I
Видеть ли в современном символизме возврат к романтическому расколу между мечтой и жизнью? Или слышна в нем пророческая весть о новой жизни, и мечта его только упреждает действительность? Вопрос, так поставленный, может возбудить недоумения. Прежде всего: в каком объеме принимается термин символизма? Поспешим разъяснить, что не искусство лишь, взятое само по себе, разумеем мы, но шире — современную душу, породившую это искусство, произведения которого отмечены как бы жестом указания, подобным протянутому и на что-то за гранью холста указующему пальцу на картинах Леонардо да Винчи. Речь идет, следовательно, не о пророчественном или ином значении отдельных созданий нового искусства и не об отдельных теоретических утверждениях новой мысли, но об общей ориентировке душевного пейзажа, о характеристике внутреннего и наполовину подсознательного тяготения творческих энергий. Итак, романтична или пророчественна душа современного символизма?
Дальнейшие необходимые разъяснения должны сводиться к обоснованию поставленной дилеммы. Почему непременно — или романтизм, или пророчествование? Отчего не нечто третье? Оттого, что только в этих двух типах духовного зиждительства искусство перестает быть успокоенно замкнутым в определенных его понятием границах и ищет переступить за пределы безотносительнопрекрасного, то становясь глашатаем личности и ее притязаний, то возвещая суд над жизнью и налагая на нее или, по крайней мере, противополагая ей свой закон. Так или иначе, и сознательно ли предписывая пути жизни, или всем своим бессознательным устремлением отрицая ее во имя жизни иной, искусство, в этих двух типах духовного зиждительства, утверждает себя не обособленною сферой культуры, но частью общей культурной энергии, развивающейся в форме текучей, в форме процесса и становления, и потому или стремится к бесформенности, или непрестанно разбивает свои формы, не вмещая в них им несоразмерное содержание.
Если постоянный помысл о том, что лежит за гранью непосредственного восприятия, за естественным кругом созерцаемого феномена, отличителен для современного символического искусства; в особенности же, если наше творчество сознает себя не только как отобразительное зеркало иного зрения вещей, но и как преображающую силу нового прозрения, — ясно, что оно, столь отличное от самодовлеющего и внутренне уравновешенного искусства классического, представляет собой один из динамических типов культурного энергетизма.
Но почему романтизму мы противополагаем пророчествование? И разве то, что кажется пророчеством мистику, не может быть определено историком как одна из форм романтизма? Нам представляется уместным различить внутренние признаки обоих понятий.

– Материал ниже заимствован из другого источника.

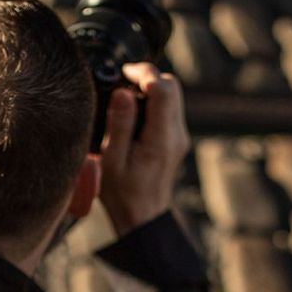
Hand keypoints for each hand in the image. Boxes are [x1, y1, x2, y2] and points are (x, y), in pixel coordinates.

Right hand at [97, 63, 189, 237]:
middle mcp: (176, 134)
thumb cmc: (123, 195)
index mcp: (162, 138)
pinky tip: (132, 114)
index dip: (144, 73)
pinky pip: (168, 110)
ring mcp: (179, 137)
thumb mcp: (112, 160)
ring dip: (150, 90)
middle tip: (122, 81)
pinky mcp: (175, 140)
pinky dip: (151, 104)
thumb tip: (124, 92)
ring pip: (171, 97)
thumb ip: (120, 124)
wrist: (142, 218)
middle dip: (148, 77)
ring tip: (124, 98)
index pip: (163, 89)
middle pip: (172, 87)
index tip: (124, 72)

Романтизм — тоска по несбыточному, пророчество — по несбывшемуся. Романтизм — заря вечерняя, пророчество — утренняя. Романтизм — odium fati; пророчество — "amor fati". Романтизм в споре, пророчество в трагическом союзе с историческою необходимостью. Темперамент романтизма меланхолический, пророчества— холерический. Невозможное, иррациональное, чудо — для пророчества постулат, для романтизма — pium desiderium. "Золотой век" в прошлом (концепция греков) — романтизм; "золотой век" в будущем (концепция мессианизма) — пророчество.
Это последнее — лишь пример. И, чтобы сразу же успокоить скептиков, которые скажут: "однако золотой век не наступил", объяснимся, что под пророчествованием мы понимаем не непременно точное предвидение будущего, но всегда некоторую творческую энергию, упреждающую и зачинающую будущее, революционную по существу, — тогда как романтизм не имеет и не хочет иметь силы исторического чадородия, враждует со всякою действительностью, особенно с исторически ближайшею, и ждет лучшего от невозможного возврата былого.